Problem details: Make an exact copy of the records, and keep the pictures out of it.

┌─ Given data

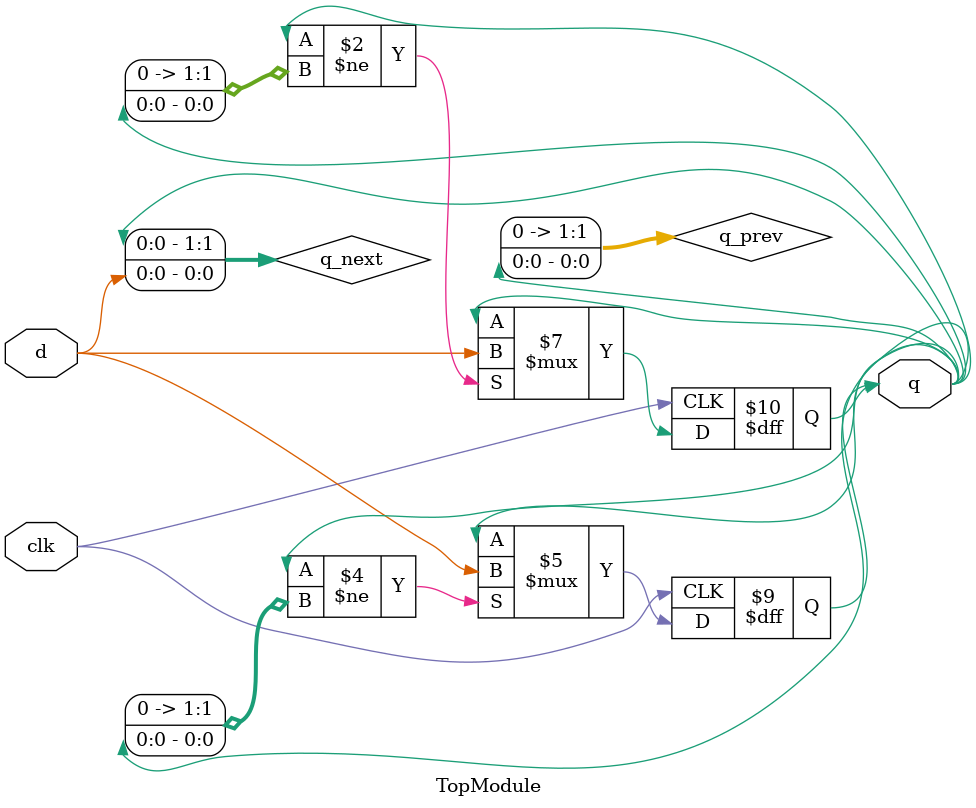
<source format=sv>

module TopModule (
  input clk,
  input d,
  output reg q
);

reg [1:0] q_next;
reg [1:0] q_prev;

assign q_next[0] = d;
assign q_next[1] = q;

always @(posedge clk) begin
    if (q != q_prev) begin // check for change in q
        q <= q_next;
    end
end

always @(negedge clk) begin
    if (q != q_prev) begin // check for change in q
        q <= q_next;
    end
end

assign q_prev = q;

endmodule

// VERILOG-EVAL: errant inclusion of module definition

</source>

└─

Your response:
<source format=sv>

module TopModule (
  input clk,
  input d,
  output reg q
);

reg [1:0] q_next;
reg [1:0] q_prev;

assign q_next[0] = d;
assign q_next[1] = q;

always @(posedge clk) begin
    if (q != q_prev) begin // check for change in q
        q <= q_next;
    end
end

always @(negedge clk) begin
    if (q != q_prev) begin // check for change in q
        q <= q_next;
    end
end

assign q_prev = q;

endmodule

// VERILOG-EVAL: errant inclusion of module definition

</source>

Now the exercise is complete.